● WORK REQUIRED
Your answer needs to include each line of the records in which the string "they" can be found.

----- INPUT DATA -----

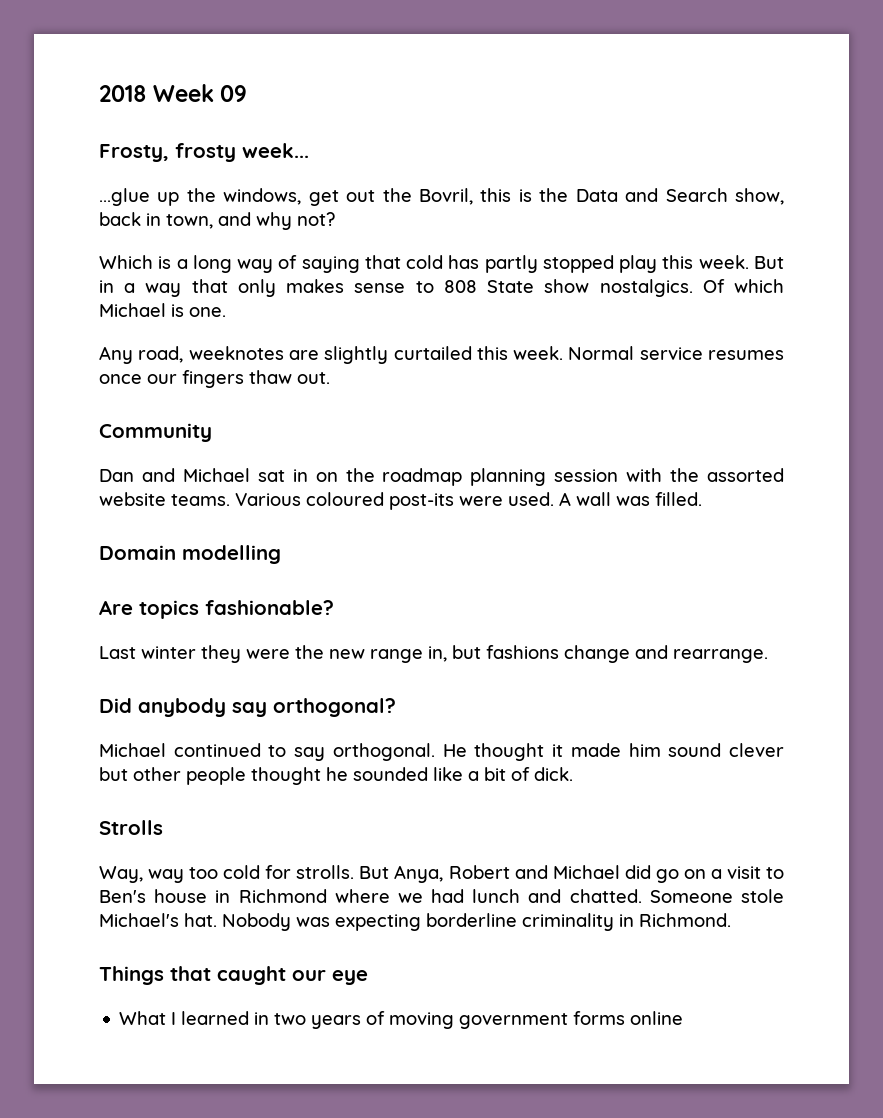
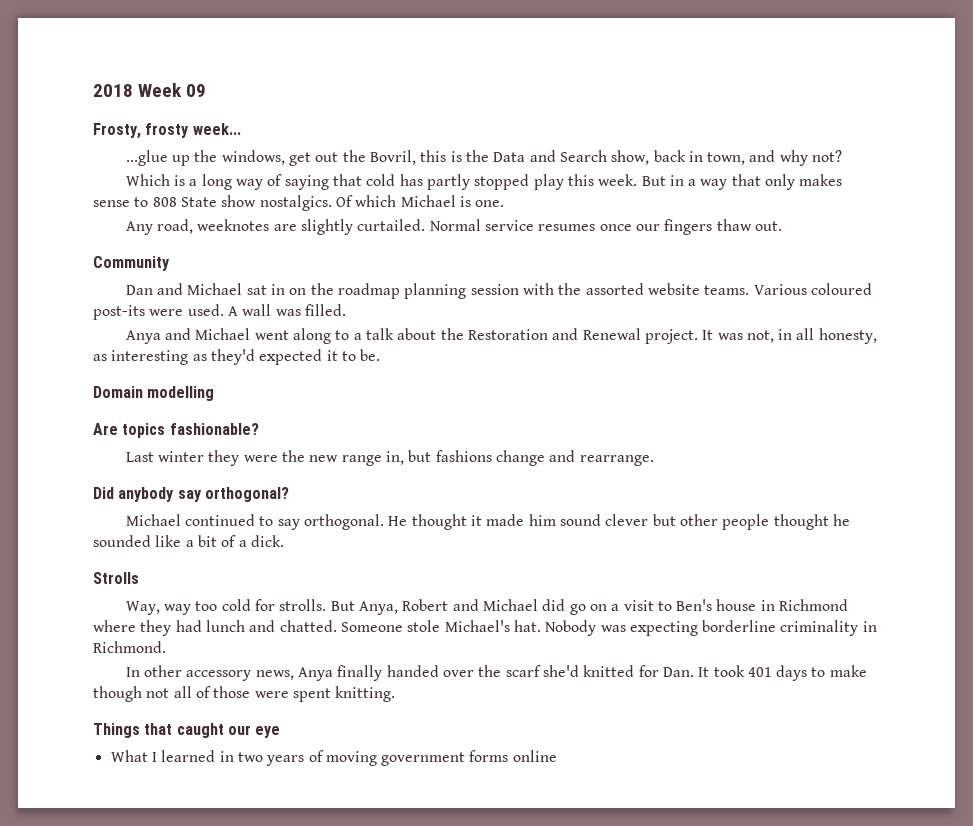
[393,346,564,360] curtailed this week. -> [357,219,426,231] curtailed.
(702, 499) none -> [125,328,877,344] [93,349,381,365] // Anya and Michael went along to a talk about the Restoration and Renewal project. It was not, in all honesty, as interesting as they'd expected it to be.
(530, 774) none -> [238,540,247,547] a
[397,893,423,903] we -> [140,620,172,636] they
(731, 920) none -> [125,665,867,681] [93,686,396,702] // In other accessory news, Anya finally handed over the scarf she'd knitted for Dan. It took 401 days to make though not all of those were spent knitting.

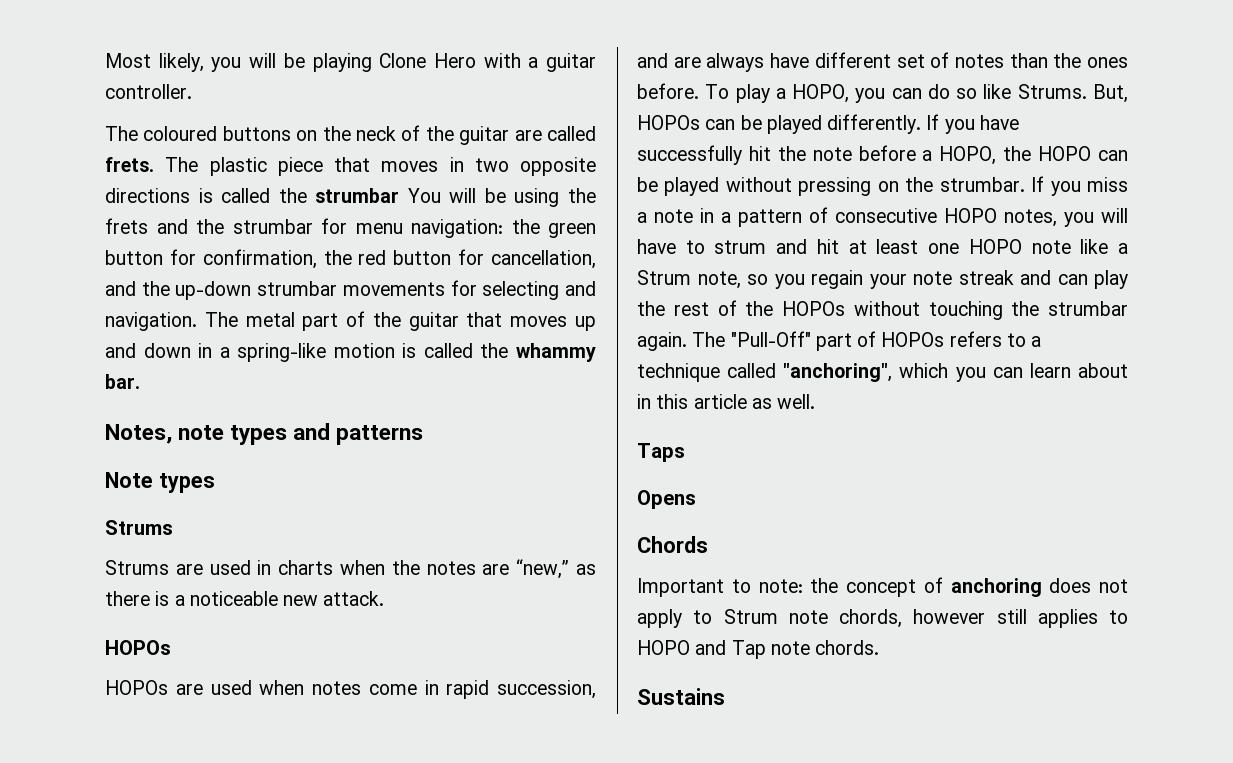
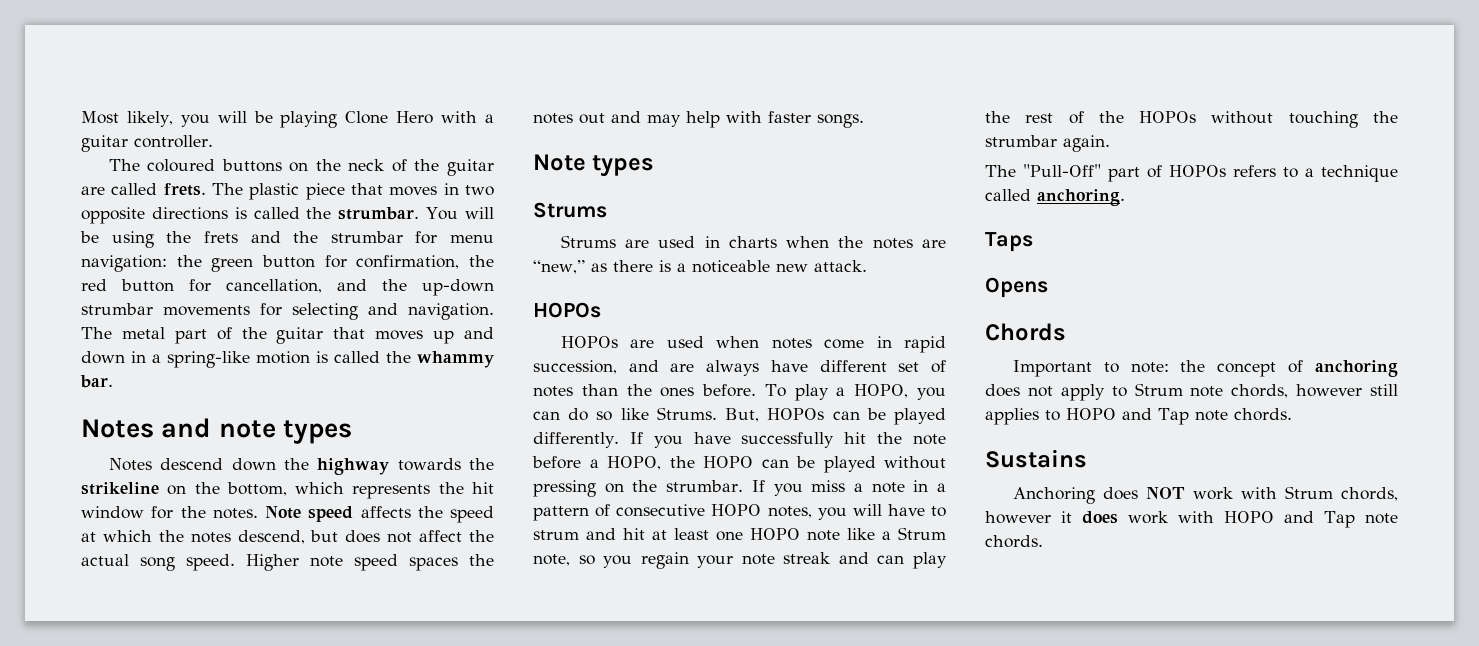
[315,188,400,203] strumbar -> [338,207,420,220] strumbar.
[105,424,172,444] Notes, -> [81,418,212,438] Notes and
[293,423,424,445] and patterns -> [108,458,494,475] [81,482,494,499] [81,506,494,523] [81,530,495,544] [81,554,494,571] [533,111,864,128] // Notes descend down the highway towards the strikeline on the bottom, which represents the hit window for the notes. Note speed affects the speed at which the notes descend, but does not affect the actual song speed. Higher note speed spaces the notes out and may help with faster songs.
(687, 341) none -> (1110, 143) //
[783,363,1128,382] [637,394,816,409] "anchoring", which you can learn about in this article as well. -> [1037,189,1125,206] anchoring.
(725, 696) none -> [1012,486,1398,504] [985,511,1398,528] [985,535,1043,548] // Anchoring does NOT work with Strum chords, however it does work with HOPO and Tap note chords.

-----

● RESPONSE TO THIS EXERCISE
(702, 499) none -> [125,328,877,344] [93,349,381,365] // Anya and Michael went along to a talk about the Restoration and Renewal project. It was not, in all honesty, as interesting as they'd expected it to be.
[397,893,423,903] we -> [140,620,172,636] they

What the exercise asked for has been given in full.